The following is a sample code showing how to use NEST to generate the above aggregation query statement:

var searchResponse = client.Search<Document>(s => s
    .Aggregations(a => a
        .Filters("group", f => f
            .NamedFilters(flt => flt
                .Filter("pendingCount", q => q
                    .Match(m => m
                        .Field("dataBody.status")
                        .Query("0")
                    )
                )
                .Filter("storedingCount", q => q
                    .Match(m => m
                        .Field("dataBody.status")
                        .Query("1")
                    )
                )
                .Filter("finishedCount", q => q
                    .Match(m => m
                        .Field("dataBody.status")
                        .Query("2")
                    )
                )
                .Filter("closedCount", q => q
                    .Match(m => m
                        .Field("dataBody.status")
                        .Query("3")
                    )
                )
                .Filter("thisMonthCount", q => q
                    .DateRange(dr => dr
                        .Field("dataBody.creationTime")
                        .GreaterThanOrEquals("2023-11-03")
                    )
                )
            )
        )
    )
);

In the above code, we use the Filters method to create an AggregationContainer object and add multiple filter conditions. Each filter condition is added through the Filter method, and the Match or DateRange method is used to specify the fields and query conditions.

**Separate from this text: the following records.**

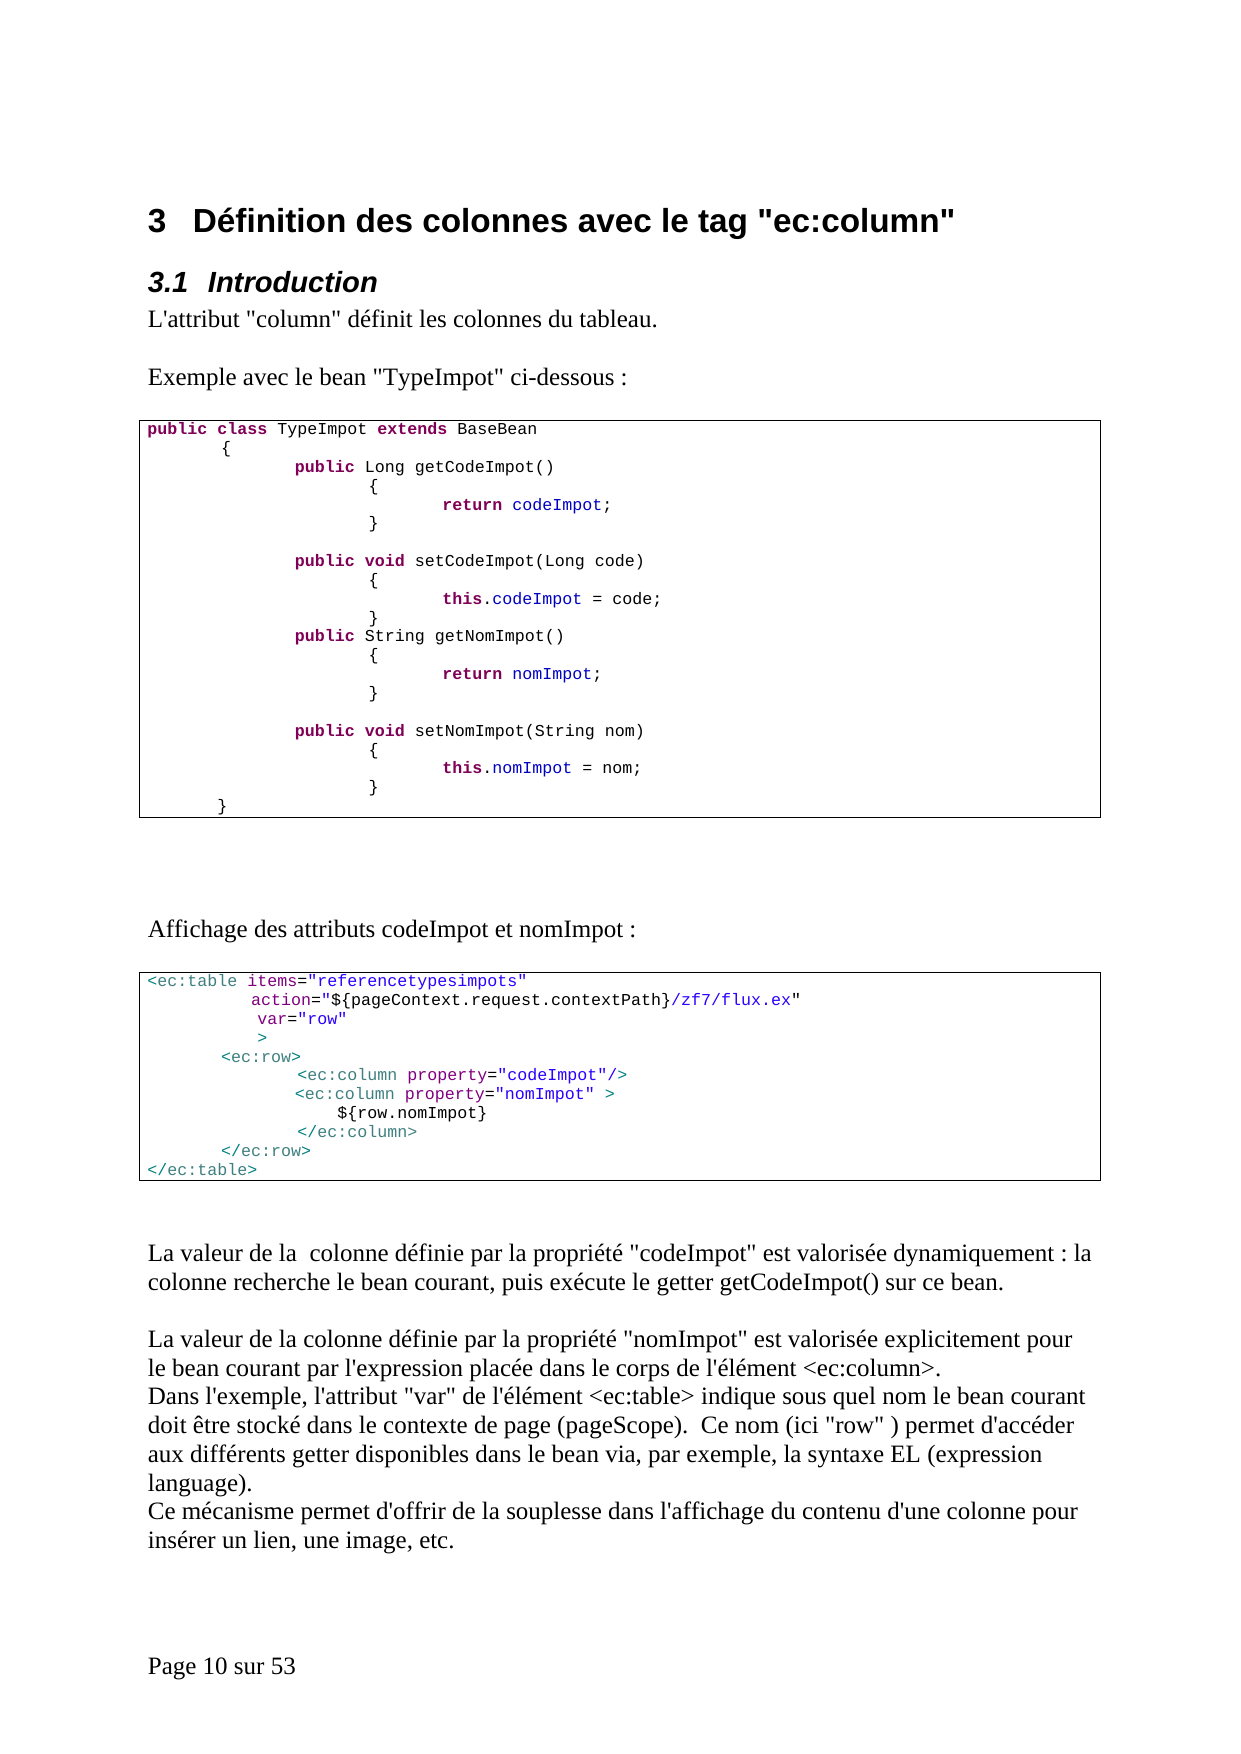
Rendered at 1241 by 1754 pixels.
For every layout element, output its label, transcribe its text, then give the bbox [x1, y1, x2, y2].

subtitle Définition des colonnes avec le tag "ec:column" [148, 201, 1092, 240]
text Exemple avec le bean "TypeImpot" ci-dessous : [148, 362, 1092, 391]
text La valeur de la colonne définie par la propriété "codeImpot" est valorisée dynamiquement : la colonne recherche le bean courant, puis exécute le getter getCodeImpot() sur ce bean. [148, 1238, 1092, 1296]
text Dans l'exemple, l'attribut "var" de l'élément <ec:table> indique sous quel nom le bean courant doit être stocké dans le contexte de page (pageScope). Ce nom (ici "row" ) permet d'accéder aux différents getter disponibles dans le bean via, par exemple, la syntaxe EL (expression language). [148, 1381, 1092, 1496]
text L'attribut "column" définit les colonnes du tableau. [148, 304, 1092, 333]
table_header public class TypeImpot extends BaseBean { public Long getCodeImpot() { return codeImpot; } public void setCodeImpot(Long code) { this.codeImpot = code; } public String getNomImpot() { return nomImpot; } public void setNomImpot(String nom) { this.nomImpot = nom; } } [140, 421, 1100, 817]
text Ce mécanisme permet d'offrir de la souplesse dans l'affichage du contenu d'une colonne pour insérer un lien, une image, etc. [148, 1496, 1092, 1554]
table_header <ec:table items="referencetypesimpots" action="${pageContext.request.contextPath}/zf7/flux.ex" var="row" > <ec:row> <ec:column property="codeImpot"/> <ec:column property="nomImpot" > ${row.nomImpot} </ec:column> </ec:row> </ec:table> [140, 973, 1100, 1180]
subtitle Introduction [148, 265, 1092, 298]
text La valeur de la colonne définie par la propriété "nomImpot" est valorisée explicitement pour le bean courant par l'expression placée dans le corps de l'élément <ec:column>. [148, 1324, 1092, 1381]
text Affichage des attributs codeImpot et nomImpot : [148, 914, 1092, 943]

Please note that the above example uses a class named Document to represent the document. You need to replace it according to your own data structure. At the same time, you need to replace the dataBody.status and dataBody.creationTime fields in the example according to the actual field names.

Get the value in the aggregation result

To get the value in the aggregation result queried using the above code, you can use the Aggregations property of the AggregationContainer class to access the aggregation result. The aggregate name can then be used to obtain specific aggregate results.

Here is a sample code that shows how to get the value in the aggregate result and access it based on the field name:

var groupAggregation = searchResponse.Aggregations.Filters("group");

var pendingCount = groupAggregation.Buckets["pendingCount"].DocCount;
var storingCount = groupAggregation.Buckets["storingCount"].DocCount;
var finishedCount = groupAggregation.Buckets["finishedCount"].DocCount;
var closedCount = groupAggregation.Buckets["closedCount"].DocCount;
var thisMonthCount = groupAggregation.Buckets["thisMonthCount"].DocCount;

// or as follows
var pendingCount = ((SingleBucketAggregate)groupAggregation["pendingCount"]).DocCount;
var storingCount = ((SingleBucketAggregate)groupAggregation["storedingCount"]).DocCount;
var finishedCount = ((SingleBucketAggregate)groupAggregation["finishedCount"]).DocCount;
var closedCount = ((SingleBucketAggregate)groupAggregation["closedCount"]).DocCount;
var thisMonthCount = ((SingleBucketAggregate)groupAggregation["thisMonthCount"]).DocCount;

In the above code, we first use the Aggregations attribute to get the aggregation results, and then use the Filters method to get the aggregate named “group”. Next, we can get the results of each filter condition by accessing the Buckets property of the aggregated result. Using the aggregation name as the key, you can directly access the DocCount property of the aggregation result to get the number of matching documents.

Note that the type of aggregate results may be different depending on the type of aggregation you use in the query. The above example assumes that the aggregation result is a FiltersAggregation type. You may need to perform appropriate type conversions based on the actual aggregation type.